Reference Documents

Sunday, April 26, 2020

The Los Osos Syndrome

Okay, I just made that up. There isn't one. I watched The CHINA Syndrome...well, I guess at this hour it was LAST night right now. Great film from 1979 that holds up amazingly well. Jane Fonda, Jack Lemon, Michael Douglas. You probably know the story. A female TV news reporter given fluff stories stumbles onto a horrifying mishap at a nuclear power plant (the fictional Ventana nuclear power plant). Her videographer captures the accident when he should not have been filming, and the story unfolds from there. You can read more here:
https://en.wikipedia.org/wiki/The_China_Syndrome

The gist of the mishap was a welding flaw, a small part was not maintained, a pool of leaking radioactive water, a cover-up. There were a couple of glitches with gages, and without fast work, the mighty plant nearly explodes, which would have left a glowing, ticking ember of a large swath of California. The film was released 12 days before the Three Mile Island nuclear disaster.

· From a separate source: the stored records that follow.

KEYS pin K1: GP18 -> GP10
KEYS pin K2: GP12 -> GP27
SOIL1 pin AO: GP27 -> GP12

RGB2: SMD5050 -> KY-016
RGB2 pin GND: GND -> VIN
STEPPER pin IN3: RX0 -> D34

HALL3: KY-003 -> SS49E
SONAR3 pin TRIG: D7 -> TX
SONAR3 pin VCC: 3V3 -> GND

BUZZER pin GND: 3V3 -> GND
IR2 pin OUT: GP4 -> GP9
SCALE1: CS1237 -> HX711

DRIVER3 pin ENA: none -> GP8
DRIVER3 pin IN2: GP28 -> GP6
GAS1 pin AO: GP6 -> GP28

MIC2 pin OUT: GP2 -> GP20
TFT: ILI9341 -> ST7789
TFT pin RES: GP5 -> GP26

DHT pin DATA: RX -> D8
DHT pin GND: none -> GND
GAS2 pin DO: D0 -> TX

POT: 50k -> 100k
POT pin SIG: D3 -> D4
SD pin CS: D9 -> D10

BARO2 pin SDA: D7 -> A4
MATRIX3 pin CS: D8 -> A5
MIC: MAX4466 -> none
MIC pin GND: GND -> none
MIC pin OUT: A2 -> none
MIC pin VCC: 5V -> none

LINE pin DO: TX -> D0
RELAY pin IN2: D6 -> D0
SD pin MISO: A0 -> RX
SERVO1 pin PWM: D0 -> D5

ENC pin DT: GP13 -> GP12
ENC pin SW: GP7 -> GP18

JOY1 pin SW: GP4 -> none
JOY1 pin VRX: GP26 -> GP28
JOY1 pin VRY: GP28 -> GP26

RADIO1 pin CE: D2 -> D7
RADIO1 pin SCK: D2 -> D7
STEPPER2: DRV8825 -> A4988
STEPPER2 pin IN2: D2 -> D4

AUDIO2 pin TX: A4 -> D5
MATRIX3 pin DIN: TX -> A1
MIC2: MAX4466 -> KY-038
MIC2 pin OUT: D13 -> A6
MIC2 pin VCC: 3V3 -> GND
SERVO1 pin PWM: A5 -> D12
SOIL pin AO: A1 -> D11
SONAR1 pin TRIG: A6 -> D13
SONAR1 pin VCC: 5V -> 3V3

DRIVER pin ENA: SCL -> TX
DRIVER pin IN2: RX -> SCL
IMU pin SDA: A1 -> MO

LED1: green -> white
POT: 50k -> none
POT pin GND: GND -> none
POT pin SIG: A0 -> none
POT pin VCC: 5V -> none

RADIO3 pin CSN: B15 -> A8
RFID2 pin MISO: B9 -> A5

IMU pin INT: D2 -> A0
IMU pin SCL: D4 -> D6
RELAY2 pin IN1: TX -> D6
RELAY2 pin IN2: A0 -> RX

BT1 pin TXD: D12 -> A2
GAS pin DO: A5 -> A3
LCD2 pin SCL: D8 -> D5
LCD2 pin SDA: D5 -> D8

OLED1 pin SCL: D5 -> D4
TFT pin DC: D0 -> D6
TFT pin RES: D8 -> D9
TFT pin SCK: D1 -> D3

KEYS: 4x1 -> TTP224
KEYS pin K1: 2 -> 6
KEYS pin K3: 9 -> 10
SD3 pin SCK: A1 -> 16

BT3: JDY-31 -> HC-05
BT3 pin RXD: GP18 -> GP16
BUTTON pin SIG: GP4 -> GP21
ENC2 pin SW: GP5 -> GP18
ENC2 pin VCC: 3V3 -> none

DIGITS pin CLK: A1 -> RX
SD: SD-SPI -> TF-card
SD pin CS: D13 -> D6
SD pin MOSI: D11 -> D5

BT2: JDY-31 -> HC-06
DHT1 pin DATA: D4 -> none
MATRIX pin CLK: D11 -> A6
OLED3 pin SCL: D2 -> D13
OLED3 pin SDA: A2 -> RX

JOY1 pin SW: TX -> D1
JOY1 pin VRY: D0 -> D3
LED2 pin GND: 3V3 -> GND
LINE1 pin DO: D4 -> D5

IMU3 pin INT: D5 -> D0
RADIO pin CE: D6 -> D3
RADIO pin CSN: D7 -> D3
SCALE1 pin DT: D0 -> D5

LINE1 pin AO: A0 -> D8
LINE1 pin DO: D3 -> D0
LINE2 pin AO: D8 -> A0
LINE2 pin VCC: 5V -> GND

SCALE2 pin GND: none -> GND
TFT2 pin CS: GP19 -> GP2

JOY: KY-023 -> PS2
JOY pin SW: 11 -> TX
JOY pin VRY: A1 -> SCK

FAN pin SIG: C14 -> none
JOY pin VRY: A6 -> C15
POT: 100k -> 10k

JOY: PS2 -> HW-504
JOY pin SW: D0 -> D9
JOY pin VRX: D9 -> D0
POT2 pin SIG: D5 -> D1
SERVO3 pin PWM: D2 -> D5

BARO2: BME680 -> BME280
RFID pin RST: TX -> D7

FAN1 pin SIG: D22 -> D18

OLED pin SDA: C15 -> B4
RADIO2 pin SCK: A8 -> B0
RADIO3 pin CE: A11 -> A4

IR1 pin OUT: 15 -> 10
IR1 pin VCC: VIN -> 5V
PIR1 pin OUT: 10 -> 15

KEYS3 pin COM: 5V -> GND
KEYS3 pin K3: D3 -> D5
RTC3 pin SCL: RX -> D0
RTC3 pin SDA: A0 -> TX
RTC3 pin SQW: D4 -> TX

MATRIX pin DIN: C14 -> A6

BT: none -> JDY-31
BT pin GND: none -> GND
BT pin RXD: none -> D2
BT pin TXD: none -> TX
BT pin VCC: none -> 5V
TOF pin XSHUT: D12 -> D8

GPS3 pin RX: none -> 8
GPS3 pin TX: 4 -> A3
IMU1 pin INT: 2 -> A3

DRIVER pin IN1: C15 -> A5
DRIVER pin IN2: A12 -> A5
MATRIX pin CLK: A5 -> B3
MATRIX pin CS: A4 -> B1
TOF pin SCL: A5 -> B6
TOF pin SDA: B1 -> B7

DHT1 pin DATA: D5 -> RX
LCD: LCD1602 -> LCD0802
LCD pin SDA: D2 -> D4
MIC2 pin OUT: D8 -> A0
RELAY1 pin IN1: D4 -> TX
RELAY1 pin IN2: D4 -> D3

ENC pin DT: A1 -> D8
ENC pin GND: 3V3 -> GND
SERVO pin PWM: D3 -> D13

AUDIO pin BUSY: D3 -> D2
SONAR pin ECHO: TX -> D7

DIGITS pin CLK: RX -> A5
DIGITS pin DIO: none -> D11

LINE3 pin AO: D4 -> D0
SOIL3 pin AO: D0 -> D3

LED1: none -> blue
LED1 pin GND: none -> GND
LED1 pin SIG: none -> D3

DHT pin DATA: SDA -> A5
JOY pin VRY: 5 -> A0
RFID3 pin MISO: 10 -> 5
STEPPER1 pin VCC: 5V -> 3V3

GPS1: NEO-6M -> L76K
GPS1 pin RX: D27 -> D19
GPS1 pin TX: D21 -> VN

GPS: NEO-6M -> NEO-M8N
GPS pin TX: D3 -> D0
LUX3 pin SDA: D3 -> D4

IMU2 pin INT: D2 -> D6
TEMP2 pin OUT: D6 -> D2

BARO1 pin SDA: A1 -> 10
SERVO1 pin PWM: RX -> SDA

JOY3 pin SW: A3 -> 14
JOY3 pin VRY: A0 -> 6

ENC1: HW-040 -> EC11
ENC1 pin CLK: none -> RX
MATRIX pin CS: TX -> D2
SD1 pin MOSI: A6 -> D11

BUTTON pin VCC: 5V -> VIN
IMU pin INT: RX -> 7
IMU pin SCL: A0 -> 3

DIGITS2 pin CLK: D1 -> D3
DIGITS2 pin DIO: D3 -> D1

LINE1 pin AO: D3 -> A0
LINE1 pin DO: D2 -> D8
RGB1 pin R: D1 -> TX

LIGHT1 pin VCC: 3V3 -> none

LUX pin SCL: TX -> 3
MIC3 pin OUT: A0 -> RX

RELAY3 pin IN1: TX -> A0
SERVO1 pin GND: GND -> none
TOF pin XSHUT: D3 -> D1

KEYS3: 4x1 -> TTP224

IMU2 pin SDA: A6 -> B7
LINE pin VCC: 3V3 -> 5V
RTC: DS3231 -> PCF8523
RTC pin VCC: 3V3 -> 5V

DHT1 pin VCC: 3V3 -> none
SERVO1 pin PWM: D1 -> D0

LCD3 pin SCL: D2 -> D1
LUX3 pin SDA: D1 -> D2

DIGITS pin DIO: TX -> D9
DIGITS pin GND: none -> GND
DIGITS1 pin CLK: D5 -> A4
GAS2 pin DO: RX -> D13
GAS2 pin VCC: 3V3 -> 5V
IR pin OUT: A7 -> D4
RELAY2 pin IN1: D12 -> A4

We in Los Osos have just concluded the fight over a rate increase this past Tuesday, and comments about that are still bubbling along on Nextdoor. Yes, there is anger, defeat, panic, all that. In that frame of emotional intensity on a rate increase to maintain our sewer plant, I ran across this article on a shuttered nuclear power plant, San Onofre, that had a sewage spill due to a worn part and a lack of maintenance. I guess that is what we are trying to avoid in raising the rates to have enough money to do maintenance and replace worn out parts or machinery.

https://www.sandiegouniontribune.com/business/energy-green/story/2020-04-13/san-onofre-sewage-spill-linked-to-blocked-line-worn-out-pump-switch

Fortunately the only blow-ups around here were not radioactive. Nor, with the rate increase, are they likely to be a sewage spill either.